Nynaeve ne comprenait rien du tout, à part qu’elle était en mesure de capter toutes les émotions de la porteuse du collier – en fait, elle la sentait en tant que personne – mais seulement dans un coin de sa tête, ou à l’arrière-plan. En outre, tout le saidar que son « assistante » pouvait puiser se retrouvait sous son contrôle. Parfois, Nynaeve se surprenait à penser que tout aurait été plus simple si la femme assise sur le tabouret avait été morte. Plus simple, à coup sûr… Et plus propre…

— Quelque chose est déchiré ou coupé, marmonna Nynaeve en essuyant distraitement la sueur qui faisait briller son visage.

Ce n’était qu’une vague sensation, presque imperceptible, mais pour la première fois, elle captait autre chose que… le néant. Mais il pouvait aussi s’agir d’un tour que lui jouait son imagination, influencée par son avide désir de découvrir enfin quelque chose – n’importe quoi, mais quelque chose.

— Amputer…, dit la quatrième femme. C’est le terme qu’on utilisait pour ce que vous nommez « apaiser » ou « calmer » selon qu’il s’agit d’un homme ou d’une femme.

Trois paires d’yeux brillant de fureur se tournèrent vers la fâcheuse. Respectivement Chaire d’Amyrlin et Gardienne des Chroniques, Siuan et Leane avaient été calmées durant le coup de force qui avait porté Elaida au pouvoir. Calmée… Un mot qui donnait froid dans le dos. Ne plus jamais canaliser le Pouvoir. Mais en garder le souvenir et savoir ce qu’on avait perdu. Sentir en permanence la Source Authentique en ayant conscience qu’on ne la toucherait plus. Car, pas plus que de la mort, on ne pouvait guérir d’avoir été calmée.

En tout cas, c’était ce que tout le monde pensait. Selon Nynaeve, cependant, le Pouvoir de l’Unique aurait dû être en mesure de tout soigner, à part la mort, justement.

— Si tu as quelque chose d’utile à dire, Marigan, lâcha Nynaeve, eh bien, dis-le ! Sinon, tais-toi !

Marigan se pressa contre le mur, ses yeux brillants rivés sur l’ancienne Sage-Dame. De la peur et de la haine se déversèrent à travers le bracelet, mais c’était le cas en permanence, à un degré ou à un autre. Les prisonniers aimaient rarement leurs geôliers, même – et peut-être surtout – lorsqu’ils avaient mérité leur captivité, voire un sort plus terrible encore.
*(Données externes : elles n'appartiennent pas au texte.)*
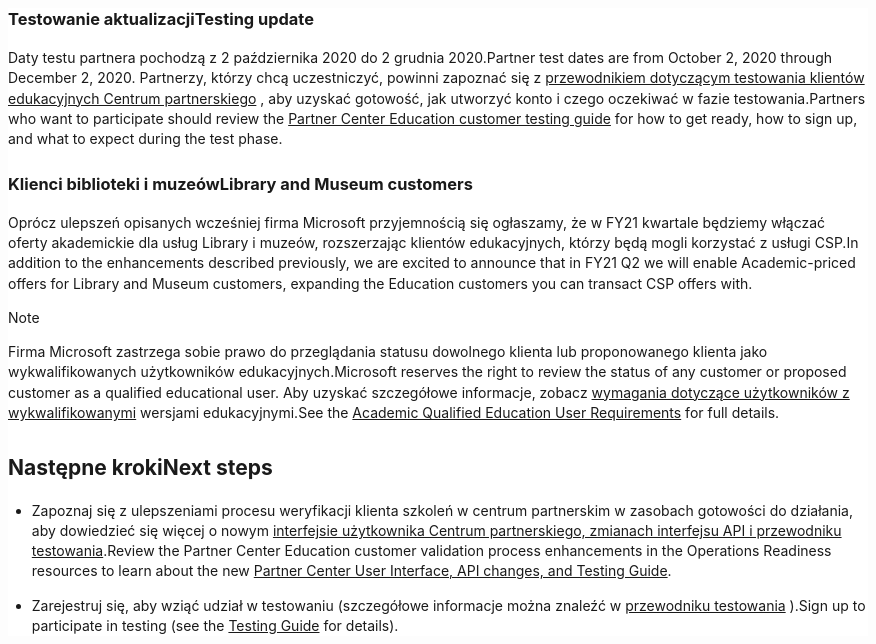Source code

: ### <a name="testing-update"></a><span data-ttu-id="f6b10-194">Testowanie aktualizacji</span><span class="sxs-lookup"><span data-stu-id="f6b10-194">Testing update</span></span> 

<span data-ttu-id="f6b10-195">Daty testu partnera pochodzą z 2 października 2020 do 2 grudnia 2020.</span><span class="sxs-lookup"><span data-stu-id="f6b10-195">Partner test dates are from October 2, 2020 through December 2, 2020.</span></span> <span data-ttu-id="f6b10-196">Partnerzy, którzy chcą uczestniczyć, powinni zapoznać się z [przewodnikiem dotyczącym testowania klientów edukacyjnych Centrum partnerskiego](https://partner.microsoft.com/resources/detail/partner-center-edu-testing-guide-pdf) , aby uzyskać gotowość, jak utworzyć konto i czego oczekiwać w fazie testowania.</span><span class="sxs-lookup"><span data-stu-id="f6b10-196">Partners who want to participate should review the [Partner Center Education customer testing guide](https://partner.microsoft.com/resources/detail/partner-center-edu-testing-guide-pdf) for how to get ready, how to sign up, and what to expect during the test phase.</span></span>

### <a name="library-and-museum-customers"></a><span data-ttu-id="f6b10-197">Klienci biblioteki i muzeów</span><span class="sxs-lookup"><span data-stu-id="f6b10-197">Library and Museum customers</span></span> 

<span data-ttu-id="f6b10-198">Oprócz ulepszeń opisanych wcześniej firma Microsoft przyjemnością się ogłaszamy, że w FY21 kwartale będziemy włączać oferty akademickie dla usług Library i muzeów, rozszerzając klientów edukacyjnych, którzy będą mogli korzystać z usługi CSP.</span><span class="sxs-lookup"><span data-stu-id="f6b10-198">In addition to the enhancements described previously, we are excited to announce that in FY21 Q2 we will enable Academic-priced offers for Library and Museum customers, expanding the Education customers you can transact CSP offers with.</span></span> 

>[!Note]
> <span data-ttu-id="f6b10-199">Firma Microsoft zastrzega sobie prawo do przeglądania statusu dowolnego klienta lub proponowanego klienta jako wykwalifikowanych użytkowników edukacyjnych.</span><span class="sxs-lookup"><span data-stu-id="f6b10-199">Microsoft reserves the right to review the status of any customer or proposed customer as a qualified educational user.</span></span> <span data-ttu-id="f6b10-200">Aby uzyskać szczegółowe informacje, zobacz [wymagania dotyczące użytkowników z wykwalifikowanymi](https://www.microsoftvolumelicensing.com/DocumentSearch.aspx?Mode=3&DocumentTypeId=7) wersjami edukacyjnymi.</span><span class="sxs-lookup"><span data-stu-id="f6b10-200">See the [Academic Qualified Education User Requirements](https://www.microsoftvolumelicensing.com/DocumentSearch.aspx?Mode=3&DocumentTypeId=7) for full details.</span></span> 

## <a name="next-steps"></a><span data-ttu-id="f6b10-201">Następne kroki</span><span class="sxs-lookup"><span data-stu-id="f6b10-201">Next steps</span></span>

- <span data-ttu-id="f6b10-202">Zapoznaj się z ulepszeniami procesu weryfikacji klienta szkoleń w centrum partnerskim w zasobach gotowości do działania, aby dowiedzieć się więcej o nowym [interfejsie użytkownika Centrum partnerskiego, zmianach interfejsu API i przewodniku testowania](https://partner.microsoft.com/resources/collection/partner-center-edu-validation-enhancements#/).</span><span class="sxs-lookup"><span data-stu-id="f6b10-202">Review the Partner Center Education customer validation process enhancements in the Operations Readiness resources to learn about the new [Partner Center User Interface, API changes, and Testing Guide](https://partner.microsoft.com/resources/collection/partner-center-edu-validation-enhancements#/).</span></span> 

- <span data-ttu-id="f6b10-203">Zarejestruj się, aby wziąć udział w testowaniu (szczegółowe informacje można znaleźć w [przewodniku testowania](https://partner.microsoft.com/resources/collection/partner-center-edu-validation-enhancements#/) ).</span><span class="sxs-lookup"><span data-stu-id="f6b10-203">Sign up to participate in testing (see the [Testing Guide](https://partner.microsoft.com/resources/collection/partner-center-edu-validation-enhancements#/) for details).</span></span>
Cela dit, il y avait un problème. Marigan aussi pensait qu’une femme « amputée » (ou calmée) ne pouvait pas être guérie. Pourtant, elle clamait haut et fort que, lors de l’Âge des Légendes, on soignait toutes les maladies, à part la mort, ce que l’Ajah Jaune appelait aujourd’hui la « guérison » étant à peine l’équivalent de la plus rudimentaire chirurgie militaire. Mais dès qu’on tentait d’obtenir des précisions, ou simplement un début de piste, on ne tirait plus rien d’elle. En fait, Marigan en savait aussi peu sur la guérison que Nynaeve au sujet du métier de forgeron – à savoir qu’il consistait à faire chauffer le métal avant de lui taper dessus à grands coups de marteau. Avec ce genre de « science », pas moyen de fabriquer un fer à cheval. Ou de guérir davantage que des bobos.